Institut National de la Recherche Agronomique du Niger (INRAN)
Institut Sénégalais de Recherches Agricoles du Senegal (ISRA)
Sorghum seeds from Texas A&M AgriLife Research at Lubbock were packaged and sent to Niger and Senegal for evaluating for resistance to stresses. Nurseries were planted at three locations in Niger: International Disease and Insect Nursery (IDIN) at Bengou, Midge Line Test (MLT) at Konni, and International Drought Line Test (IDLT) at Lossa.
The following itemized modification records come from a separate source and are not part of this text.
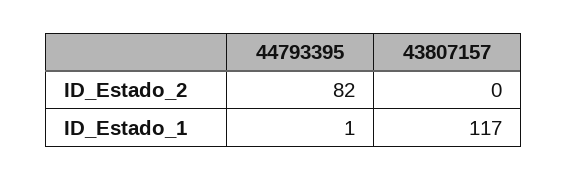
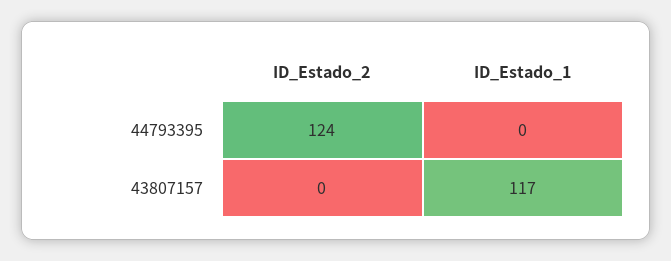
44793395, ID_Estado_2: 82 -> 124
44793395, ID_Estado_1: 1 -> 0

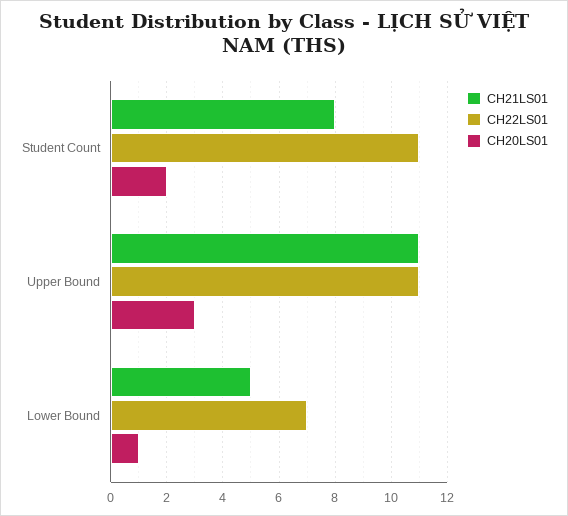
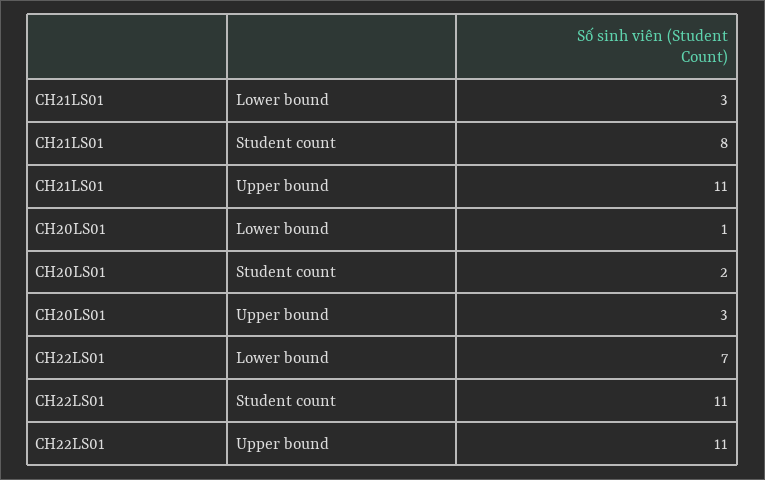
CH21LS01, Lower Bound: 5 -> 3

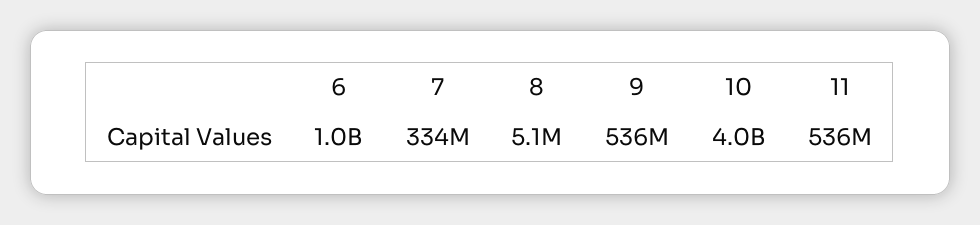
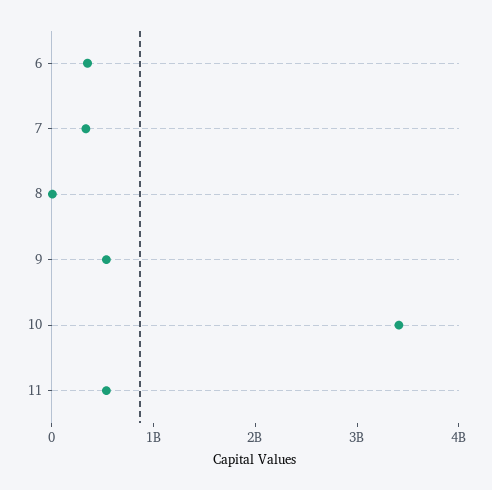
6: 1000000000 -> 400000000
10: 4000000000 -> 3400000000

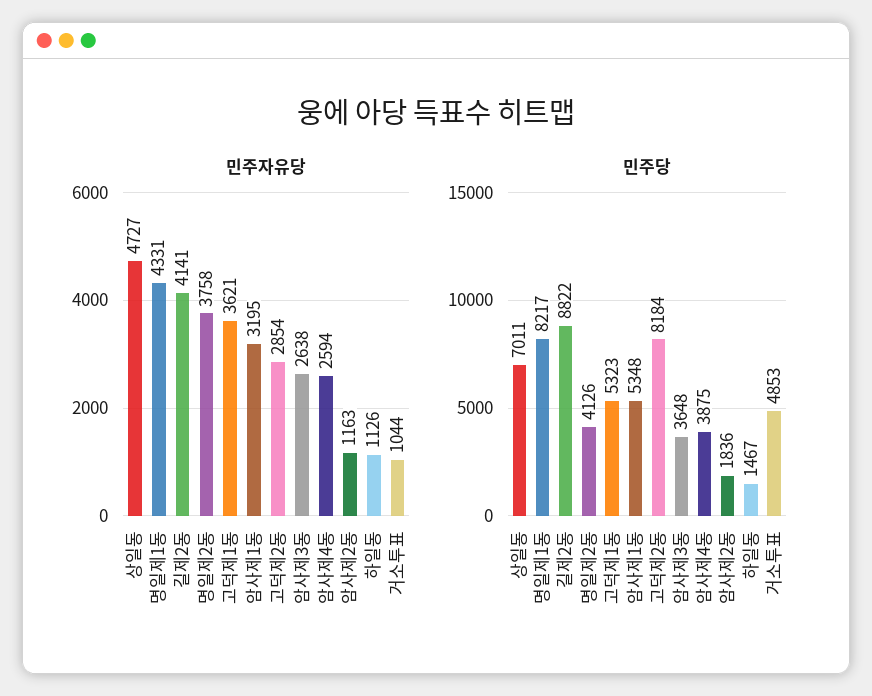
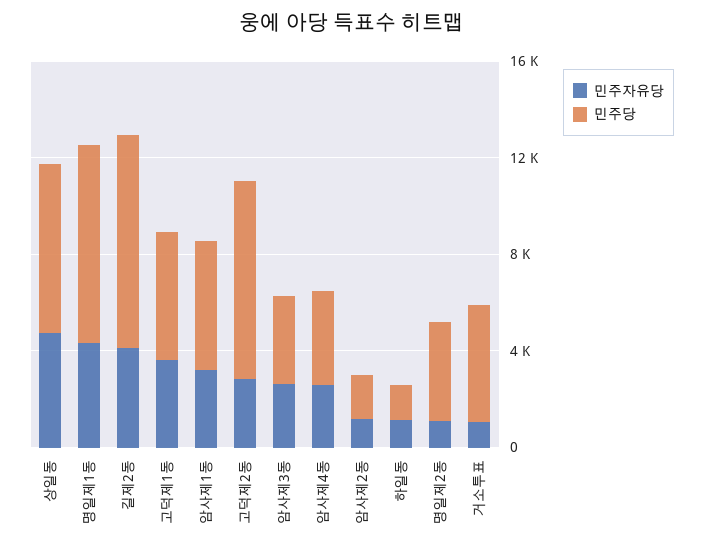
민주자유당, 명일제2동: 3758 -> 1000

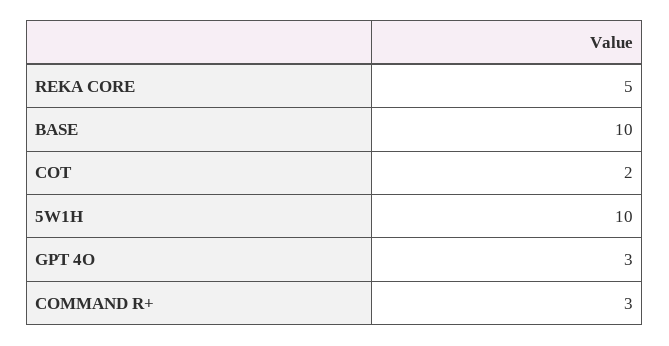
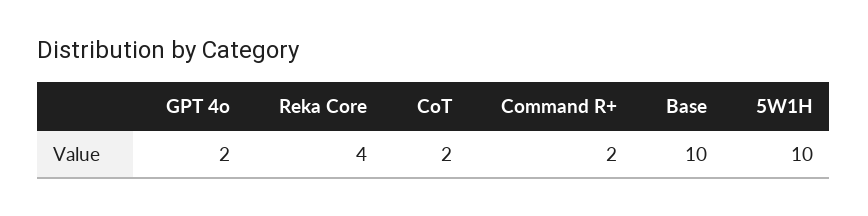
REKA CORE: 5 -> 4
GPT 4O: 3 -> 2
COMMAND R+: 3 -> 2

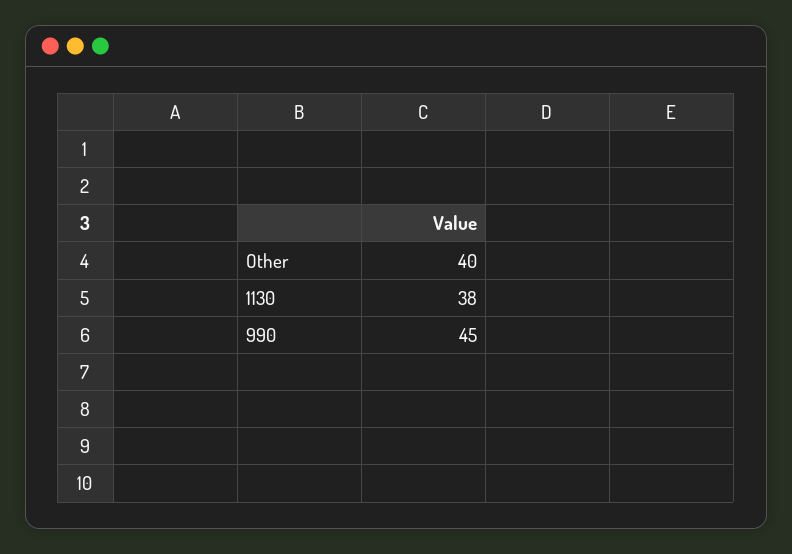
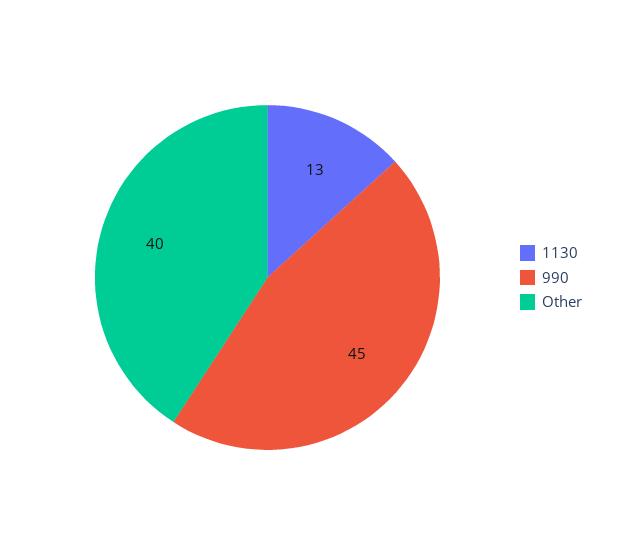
1130: 38 -> 13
The IDIN and IDLT were provided to collaborators so each could select germplasm that may be useful as a parent in a breeding and selection program. At the research station, technicians viewed and recorded preliminary data on plant growth and evaluated resistance against biotic and abiotic stresses in Niger. Technicians recorded data on booting and flowering sorghum, as well as monitored resistance to biotic and abiotic stresses.
Natural insecticides from four botanicals were evaluated for control of maize weevil, Sitophilus zeamais, in Texas. Deterrence tests were done to evaluate the feeding behavior of maize weevils on sorghum treated with botanicals as compared to non-treated sorghum. Additional chemical analyses, including HPLC and NMR, were used to assess the chemical composition of the botanicals. Results were analyzed and were reported in the dissertation of the Niger Ph.D. student at West Texas A&M University. A Ph.D. student in Senegal found that after three months in storage, more adult Tribolium emerged from three varieties, with most (76 adults) emerging from CE-180-33 sorghum. Fewest storage insects (0 to 5) emerged from kernels of Sureno and Macia. Ephestia kuehniella caused most damage to all sorghum genotypes except Sureno and Macia that were only 2.4 and 6.9% damaged, respectively.